Il poursuivait en disant que le point de rencontre des voies est toujours protégé dans les 3 directions par des signaux d’arrêt absolu.
Les carrés 1 et 3 du schéma ci-dessous protègent deux mouvements convergents vers l’aiguille 1. Le carré 1 ne pourra pas s’ouvrir si le carré 3 est ouvert. Et le carré 3 ne s’ouvrira que tout autant que l’aiguille 1 sera dans sa position normale à gauche (direction donnée lorsque l’on regarde l’aiguille en pointe.)
Les deux carrés 1 et 3 en talon de l’aiguille ont une double fonction : ils s’opposent à une prise en écharpe des mouvements convergents et ils s’opposent au nez à nez. Le carré 2 en pointe de l’aiguille ne s’oppose qu’au nez à nez.
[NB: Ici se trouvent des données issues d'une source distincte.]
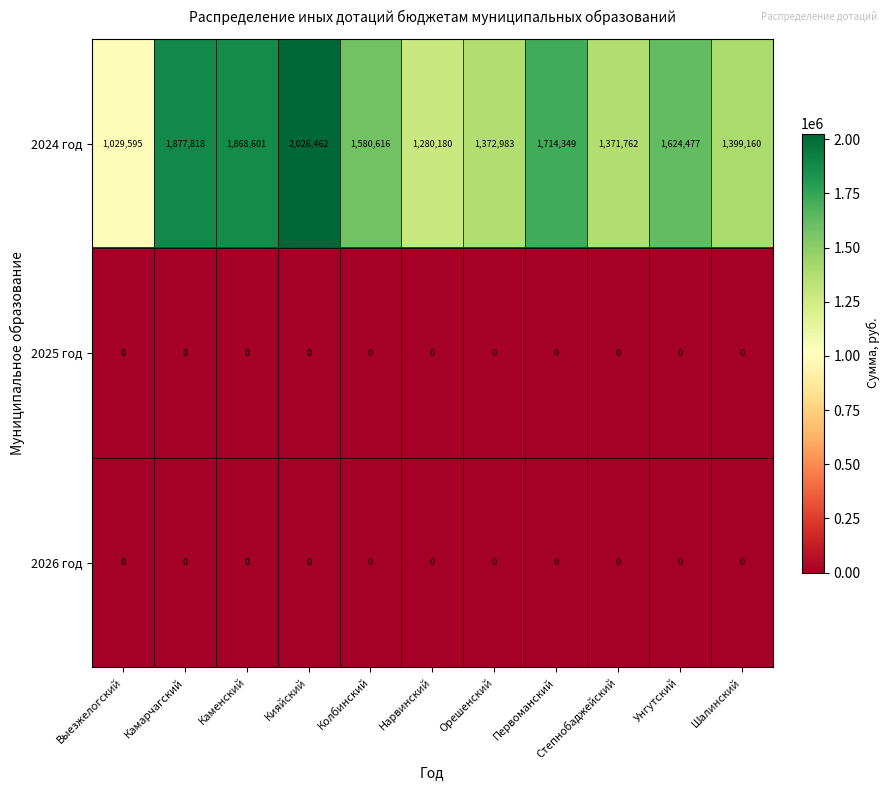

Rank the categories by 2024 год value from highest to lowest.

Кияйский, Камарчагский, Каменский, Первоманский, Унгутский, Колбинский, Шалинский, Орешенский, Степнобаджейский, Нарвинский, Выезжелогский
A noter que pour être suffisamment protecteur, les signaux carrés devront être implantés suffisamment en amont du point de convergence pour pallier un éventuel franchissement intempestif du signal en cas de mauvaise estimation du freinage par le conducteur. On appelle cela la marge de "glissement". Elle est plus importante en pleine voie qu'en gare car les vitesses y sont plus élevées.
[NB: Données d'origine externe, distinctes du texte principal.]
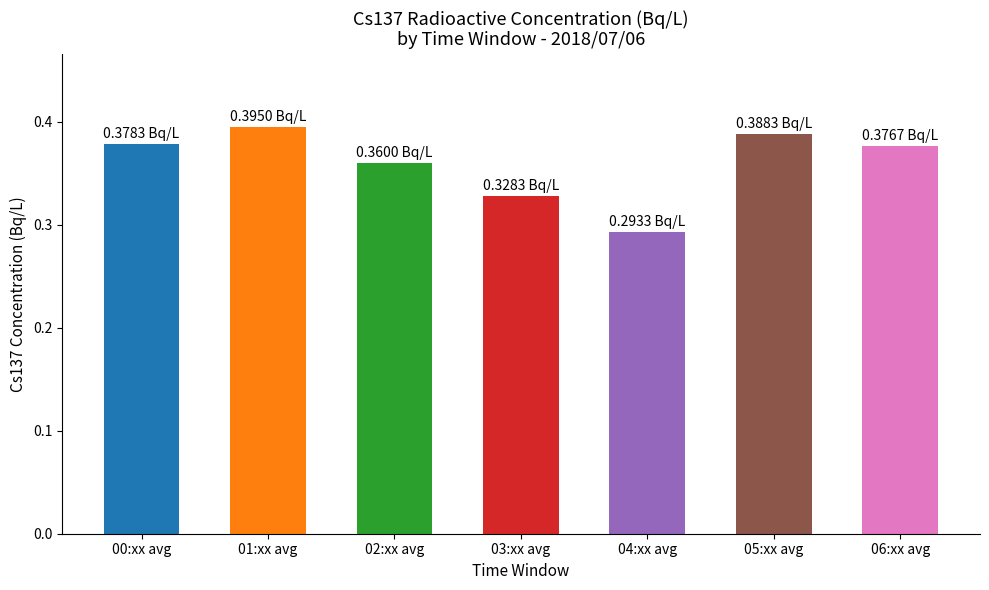

What position from the left is 02:xx avg?

3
La solution la plus efficace pour éviter tout risque de prise en écharpe est le saut de mouton. Il s'agit d'un ouvrage d'art qui franchit la voie sécante par un passage supérieur.
Lorsque les circulations d'une ligne ferroviaire franchissent par un ouvrage souterrain une autre ligne ferroviaire, l'aménagement est appelé dans ce cas là un terrier.
Les bifurcations en pleine voie ne sont pas les seuls cas possibles de prise en écharpe. En gare, deux itinéraires convergents peuvent mener à une partie de voie commune. Nous verrons que des enclenchements électriques comme le « transit » s’opposent à des mouvements convergents tant que le point de cisaillement n’est pas dégagé.
De même, pour les mouvements de manœuvre, les prescriptions du règlement correspondant imposent au chef de manœuvre de s’assurer que les croisements(1) sont libres avant la mise en mouvement et qu’ils sont dégagés par les wagons en stationnement à la fin de la manœuvre. En effet, sur les voies de service d’un faisceau, il n’y a généralement pas d’enclenchements qui prémunissent contre le risque de prise en écharpe ni d’ailleurs de nez à nez. C’est au chef de manœuvre d’appliquer les prescriptions réglementaires.
(1) un croisement dégagé correspond au garage franc de l'aiguille c'est à dire au point à partir duquel un wagon n'engage plus le gabarit de la voie voisine. Ce point est en général matérialisé par une traverse peinte en blanc en talon de l'aiguille.
Terminons par une statistique qui montre l’importance de ce risque ferroviaire majeur que représentait la prise en écharpe dans le passé, lorsque les systèmes de sécurité n’étaient pas aussi développés qu’aujourd’hui. Bien que ce recensement d’accidents ne concerne que les Etats-Unis, le pourcentage que représente le risque que nous venons de décrire est tout à fait transposable à ce qui se passait sur les réseaux de chemin de fer français.
Les trois principaux risques ferroviaires sont repris dans ce tableau avec une terminologie différente pour deux d’entre eux par rapport à celle que l’on a l’habitude d’utiliser à la SNCF : à l’arrière = rattrapage ; rencontre = nez à nez
Si l’on fait le total des 8 années recensées le rattrapage venait en tête avec 42% suivi de la prise en écharpe à 34% et enfin le nez à nez avec 24%.
En France la catastrophe type d’une prise en écharpe est celle de Melun le 4 Novembre 1913 qui a causé la mort de 44 personnes. N’allait pas croire que c’était en des temps anciens que ce type d’accident se produisait, un accident similaire s’est produit dans la même ville de Melun le 17 octobre 1991, 16 personnes y ont laissé la vie. J’étais, à cette époque là, responsable sécurité (fonction 3 ) sur l’Etablissement de Juvisy, je m’en souviens comme si c’était hier.